The Cost of Non-Compliance
DORA Art. 50-56 empower competent authorities to impose administrative penalties and remedial measures, including:
- Administrative fines proportionate to severity, duration, and impact of non-compliance
- Public censure through identification of the entity and the nature of the infringement
- Cease-and-desist orders potentially affecting business operations
- Suspension of management body members in severe cases
- Criminal referral for intentional or grossly negligent breaches
Beyond formal penalties, non-compliance creates:
- Supervisory scrutiny: failed examinations trigger enhanced supervision, more frequent audits, and mandatory remediation plans — all of which consume resources
- Reputational damage: public censure in the financial sector carries significant reputational cost with counterparties, clients, and investors
- Operational risk materialisation: the controls DORA requires exist because operational resilience failures cause real financial losses. A major incident at an institution with inadequate risk management costs far more than the compliance programme
Optimising Spend: Where to Invest, Where to Economise
Invest heavily in: ICT asset inventory and dependency mapping (the foundation everything else builds on), testing programme maturity (where compliance value and operational value align), and evidence management (the single factor that determines audit outcomes).

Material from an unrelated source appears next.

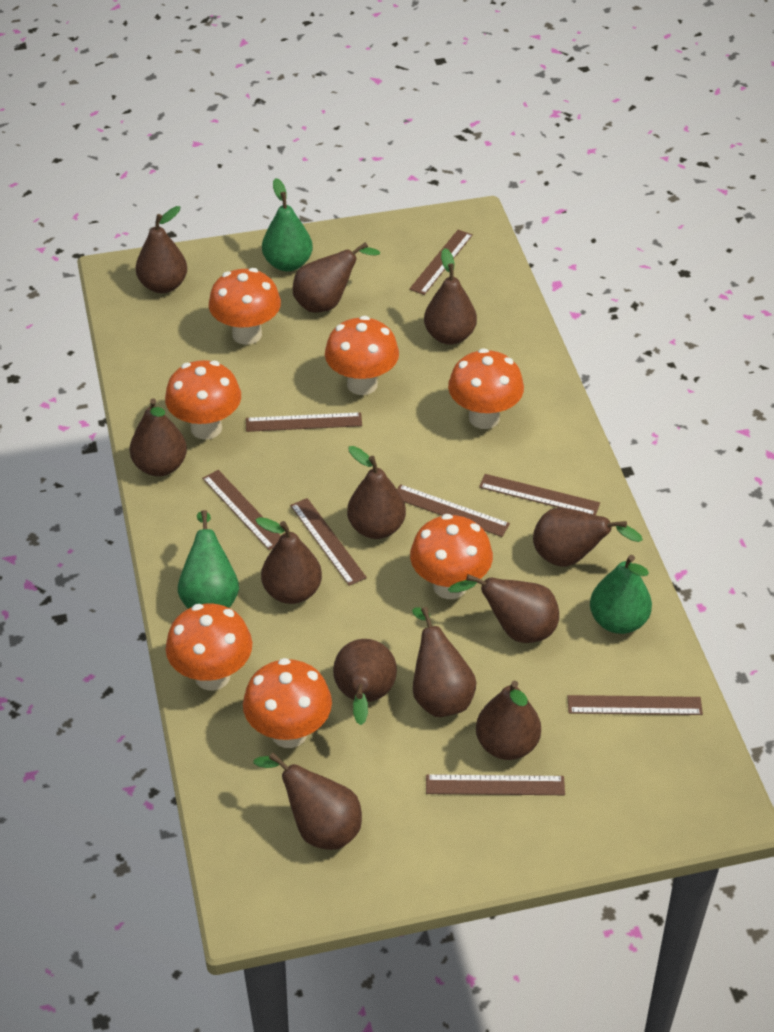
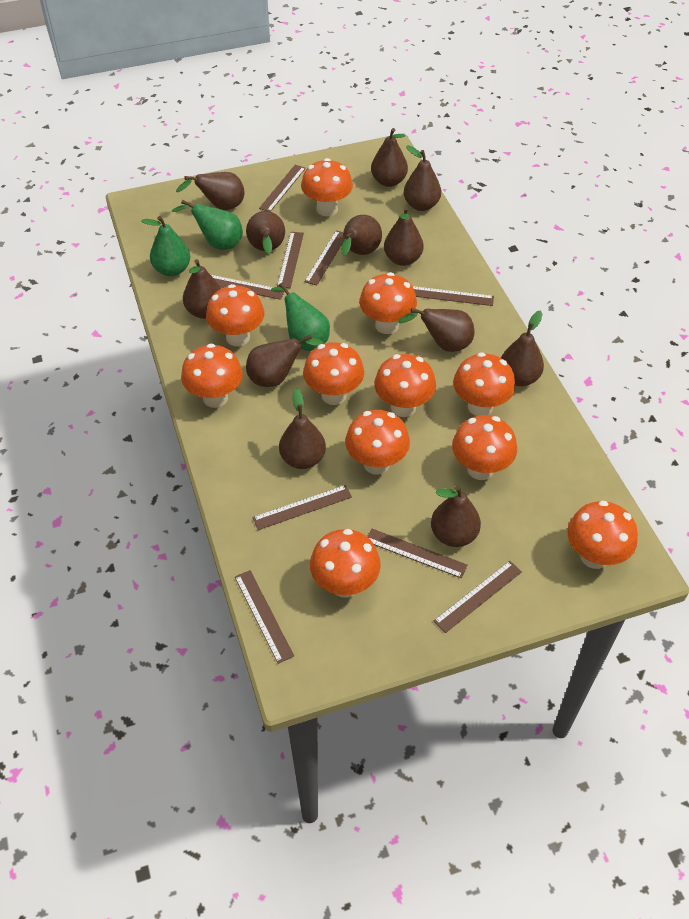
brown ruler: [202,470,281,550] [246,412,362,432] [290,498,367,586] [397,484,510,537] [409,230,473,295] [426,774,565,795] [479,474,600,515] [567,695,703,715] = 8 -> [211,275,285,300] [235,570,294,664] [252,485,352,530] [259,165,306,212] [277,232,304,288] [304,230,344,286] [367,528,468,578] [413,286,494,306] [434,561,522,633] = 9
orange mushroom: [165,360,241,440] [166,604,252,691] [209,268,281,345] [243,658,332,748] [325,316,399,395] [410,514,493,599] [448,348,524,429] = 7 -> [181,344,243,408] [206,284,264,346] [301,158,353,216] [303,342,364,405] [310,529,381,598] [345,410,410,475] [359,272,417,334] [374,354,436,417] [452,415,517,480] [453,352,515,416] [567,501,638,569] = 11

Economise on: Policy documentation (adapt existing frameworks rather than building from scratch), Pillar V (proportionate investment — this pillar has the lightest supervisory scrutiny), and external consulting (use consultants for gap assessment and programme design, not for ongoing operations that should be internalised).

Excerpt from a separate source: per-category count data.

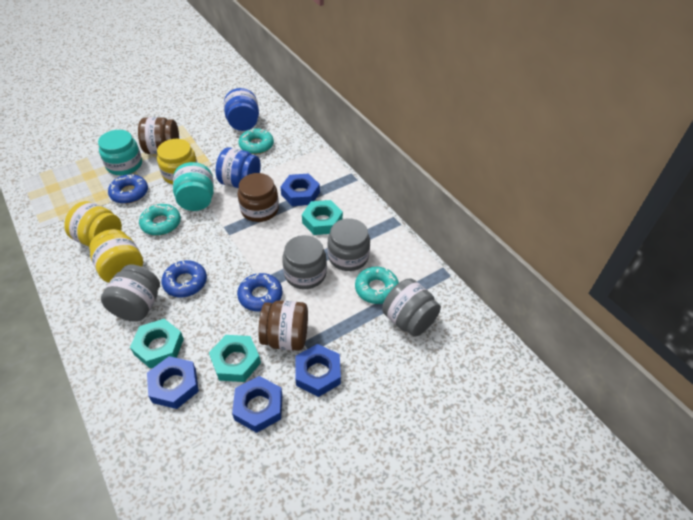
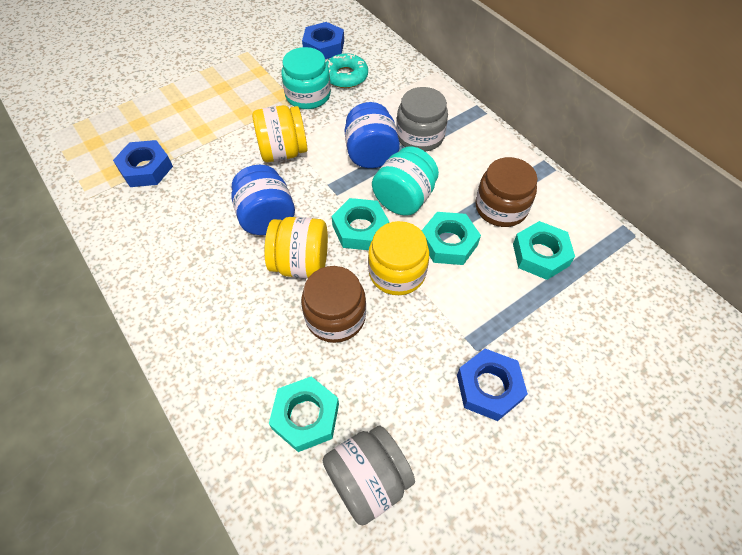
blue donut: [108,174,148,204] [161,260,207,297] [237,273,282,312] = 3 -> none = 0
blue nut: [147,356,199,409] [232,376,283,433] [280,174,320,206] [295,344,341,397] = 4 -> [113,140,173,187] [302,22,344,59] [457,349,528,421] = 3
brown jar: [138,117,179,154] [238,173,279,222] [258,301,308,351] = 3 -> [301,266,366,343] [475,157,537,227] = 2
grey jar: [101,265,160,322] [282,235,327,289] [327,219,370,271] [382,279,441,337] = 4 -> [323,425,415,525] [396,87,448,152] = 2
turquoise donut: [139,204,181,236] [239,128,274,154] [355,267,399,304] = 3 -> [326,53,368,88] = 1
turquoise nut: [130,319,184,369] [209,335,261,382] [302,200,343,235] = 3 -> [269,376,339,452] [332,198,389,250] [422,212,481,265] [513,221,575,280] = 4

Avoid false economies on: TLPT (cutting scope or using unqualified testers saves money once and creates findings forever), contract remediation (partial Art. 30 compliance is non-compliance), and tooling (the cost of managing DORA compliance in spreadsheets is measured in person-years, not euros — purpose-built platforms like Valendir pay for themselves within the first audit cycle through reduced manual effort and audit preparation time).
The institutions that budget realistically, invest in capabilities over theatre, and treat DORA as an operational improvement rather than a compliance tax will spend less in the long run — and sleep better before their first examination.

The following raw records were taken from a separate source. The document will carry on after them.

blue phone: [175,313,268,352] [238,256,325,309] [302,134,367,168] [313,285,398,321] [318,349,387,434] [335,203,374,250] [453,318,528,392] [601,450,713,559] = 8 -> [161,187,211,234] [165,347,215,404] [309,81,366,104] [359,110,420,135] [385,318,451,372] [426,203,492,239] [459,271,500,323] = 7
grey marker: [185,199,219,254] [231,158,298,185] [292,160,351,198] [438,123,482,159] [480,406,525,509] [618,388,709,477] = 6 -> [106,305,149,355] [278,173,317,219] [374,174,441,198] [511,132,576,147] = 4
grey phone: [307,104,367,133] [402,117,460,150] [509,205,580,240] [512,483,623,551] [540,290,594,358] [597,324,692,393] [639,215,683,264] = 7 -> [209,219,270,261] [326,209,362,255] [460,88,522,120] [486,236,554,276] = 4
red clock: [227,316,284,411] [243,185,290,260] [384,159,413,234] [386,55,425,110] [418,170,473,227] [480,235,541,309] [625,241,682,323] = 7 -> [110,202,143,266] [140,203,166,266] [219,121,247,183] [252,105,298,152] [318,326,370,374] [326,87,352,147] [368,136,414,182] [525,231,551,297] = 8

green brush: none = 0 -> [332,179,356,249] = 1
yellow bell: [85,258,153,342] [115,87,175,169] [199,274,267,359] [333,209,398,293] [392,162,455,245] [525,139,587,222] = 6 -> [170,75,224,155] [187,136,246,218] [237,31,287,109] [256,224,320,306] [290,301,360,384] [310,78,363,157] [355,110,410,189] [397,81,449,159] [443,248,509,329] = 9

All cost figures in this analysis are editorial estimates based on industry benchmarks, consulting firm publications, and market observation. Actual costs vary significantly based on institutional size, existing maturity, geographic scope, vendor portfolio complexity, and regulatory jurisdiction. Institutions should conduct their own detailed cost assessments before committing budgets.